Toutefois, ces évolutions rapides — dues en partie aux exigences du marché, lui-même fortement influencé par la croissance des TIC — interrogent plusieurs aspects.
- La frontière entre vie professionnelle et vie privée
- Les fondamentaux du droit du travail : unité de lieu, unité de temps, lien de subordination
- Les modèles organisationnels (modes projets, fonctionnement en communautés, développement des échanges virtuels versus un collectif de travail physique, télétravail, flex-offices, stations de travail mobiles…
- Et plus largement, la culture d’entreprise et les relations sociales dans l’entreprise
La frontière vie professionnelle - privée est une question pas du tout tranchée, cette frontière reste encore floue depuis le temps qu’on en parle. Cela peut ne pas être lié à la multiplicité croissante des outils connectés qui conduit sans doute à l’hyper-connexion, car en réalité le sujet est beaucoup plus vaste (par exemple voir ses collègues dans un cadre privé). Pour beaucoup d’experts, savoir se déconnecter relève d’une démarche individuelle complexe dont l’appropriation prend du temps et peut varier d’un individu à l’autre. Encore faudrait-il apprendre que l'excès d'information n'est pas un gage d'efficacité ? Se déconnecter nécessite une prise de conscience et un changement de comportement de l’intéressé·e. Autrement dit, le passage à l'acte individuel ne peut socialement se faire en solitaire, il faut une démarche collective pour aboutir à un résultat concluant.

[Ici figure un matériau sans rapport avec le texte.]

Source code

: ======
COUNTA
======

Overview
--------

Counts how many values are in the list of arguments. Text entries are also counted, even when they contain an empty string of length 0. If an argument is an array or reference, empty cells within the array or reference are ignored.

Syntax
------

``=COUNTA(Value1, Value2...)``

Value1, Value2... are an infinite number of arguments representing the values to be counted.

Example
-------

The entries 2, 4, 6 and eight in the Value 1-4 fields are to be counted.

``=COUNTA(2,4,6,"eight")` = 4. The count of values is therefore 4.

Les mutations numériques dans l’organisation du travail sont-elles contrôlées ?
Bon nombre d’entreprise par soucis de se conformer au marché ou de venir à bout de leur cahier de charges, négligent parfois sans en prendre conscience, les risques psychosociaux et autres formes de maladies liées au travail qu’encourent les salariés du fait de leur connexion en permanence. La transformation numérique dans l’organisation du travail n’est malheureusement pas bien contrôlée. On assiste très souvent à une augmentation du volume de dossier avec des délais de traitement plus court conduisant à une baisse de la productivité du salarié. Cette dernière est aussi liée au fait que les salarié·e·s passent presque 30% de leur temps à gérer leurs E-mails. D'ailleurs, une étude de la DARES montre que : 68% des salarié·e·s ressentent l’exigence de prendre des décisions dans un laps de temps plus court, et 48% déclarent travailler dans l’urgence. Ce qui peut vraisemblablement dégrader la qualité des réponses apportées. S'y ajoute cette non productivité, une baisse de l'innovation. L'esprit arrive à saturation et n'est plus disponible pour des temps de réflexion et d'innovations.

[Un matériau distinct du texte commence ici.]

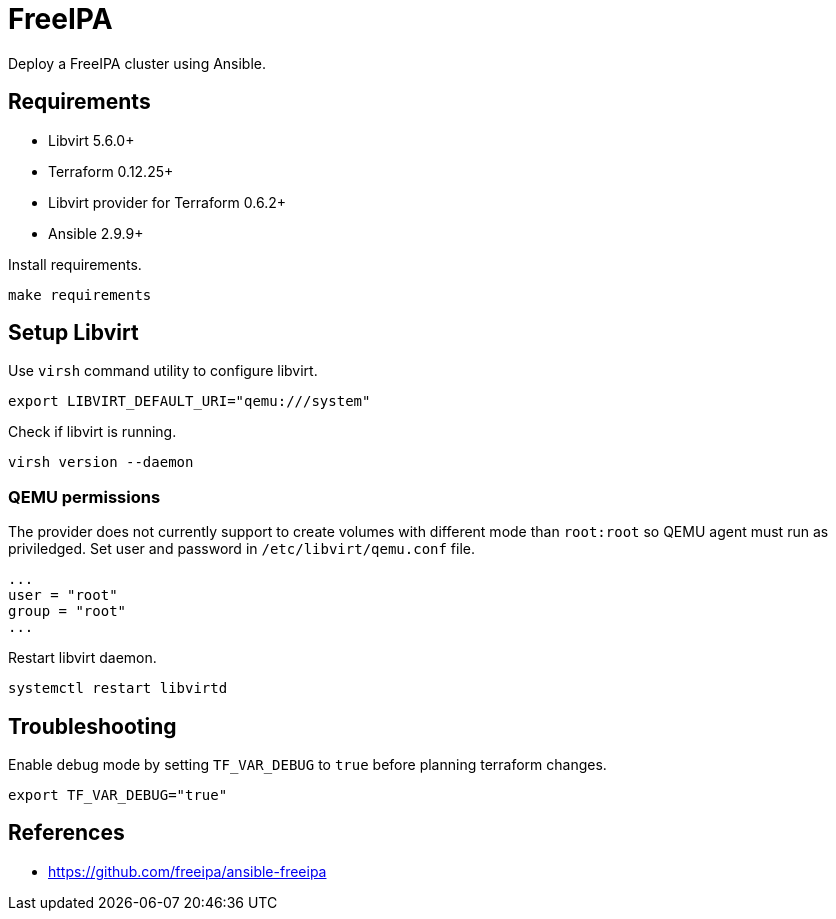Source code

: = FreeIPA

Deploy a FreeIPA cluster using Ansible.

== Requirements

- Libvirt 5.6.0+
- Terraform 0.12.25+
- Libvirt provider for Terraform 0.6.2+
- Ansible 2.9.9+

Install requirements.

```bash
make requirements
```

== Setup Libvirt

Use `virsh` command utility to configure libvirt.

```bash
export LIBVIRT_DEFAULT_URI="qemu:///system"
```

Check if libvirt is running.

```bash
virsh version --daemon
```

=== QEMU permissions

The provider does not currently support to create volumes with different mode than `root:root` so QEMU agent must run as priviledged. Set user and password in `/etc/libvirt/qemu.conf` file.

```bash
...
user = "root"
group = "root"
...
```

Restart libvirt daemon.

```bash
systemctl restart libvirtd
```

== Troubleshooting

Enable debug mode by setting `TF_VAR_DEBUG` to `true` before planning terraform changes.

```bash
export TF_VAR_DEBUG="true"
```

== References

- https://github.com/freeipa/ansible-freeipa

Une situation d’instabilité pouvant affecter la qualité de vie du salarié au travail, et au-delà, perturber sa vie privée. Et pourtant, les résultats d’octobre 2017 du Baromètre OPE (l’Observatoire de l’équilibre des Temps et de la Parentalité en Entreprise) avancent dans son volet employeurs que 90% des entreprises prennent des mesurent pour aider leurs salariés à concilier leurs vies professionnelles, personnelle et familiale.

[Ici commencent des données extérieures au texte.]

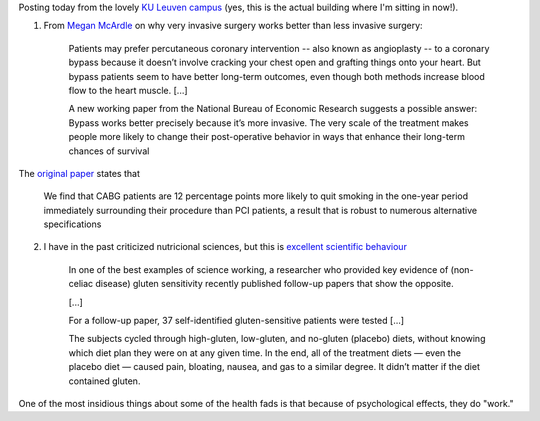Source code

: Posting today from the lovely `KU Leuven campus
<http://www.chem.kuleuven.be/tccm2009/ArenbergCastle.jpg>`__ (yes, this is the
actual building where I'm sitting in now!).

1. From `Megan McArdle
   <http://www.bloombergview.com/articles/2014-09-02/want-to-quit-smoking-or-lose-weight-try-major-surgery>`__
   on why very invasive surgery works better than less invasive surgery:

    Patients may prefer percutaneous coronary intervention -- also known as
    angioplasty -- to a coronary bypass because it doesn’t involve cracking
    your chest open and grafting things onto your heart. But bypass patients
    seem to have better long-term outcomes, even though both methods increase
    blood flow to the heart muscle. [...]

    A new working paper from the National Bureau of Economic Research suggests
    a possible answer: Bypass works better precisely because it’s more
    invasive.  The very scale of the treatment makes people more likely to
    change their post-operative behavior in ways that enhance their long-term
    chances of survival

The `original paper <http://www.nber.org/papers/w20373>`__ states that

    We find that CABG patients are 12 percentage points more likely to quit
    smoking in the one-year period immediately surrounding their procedure than
    PCI patients, a result that is robust to numerous alternative
    specifications

2. I have in the past criticized nutricional sciences, but this is `excellent
   scientific behaviour
   <http://www.businessinsider.com.au/gluten-sensitivity-and-study-replication-2014-5>`__

    In one of the best examples of science working, a researcher who provided
    key evidence of (non-celiac disease) gluten sensitivity recently published
    follow-up papers that show the opposite.

    [...]

    For a follow-up paper, 37 self-identified gluten-sensitive patients were
    tested [...]

    The subjects cycled through high-gluten, low-gluten, and no-gluten
    (placebo) diets, without knowing which diet plan they were on at any given
    time. In the end, all of the treatment diets — even the placebo diet —
    caused pain, bloating, nausea, and gas to a similar degree. It didn’t
    matter if the diet contained gluten.

One of the most insidious things about some of the health fads is that because
of psychological effects, they do "work."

Les mode de collaboration et de régulation ont également évolué dans le sens où l'on assiste à une dépersonnalisation de la relation de travail au profit d’échange virtuels, des interactions directes moins fréquentes (notamment les échanges informels)… Enfin le salarié rencontre une difficulté du décompte de ses temps lorsqu'il n’est plus « sous le regard de l’employeur ».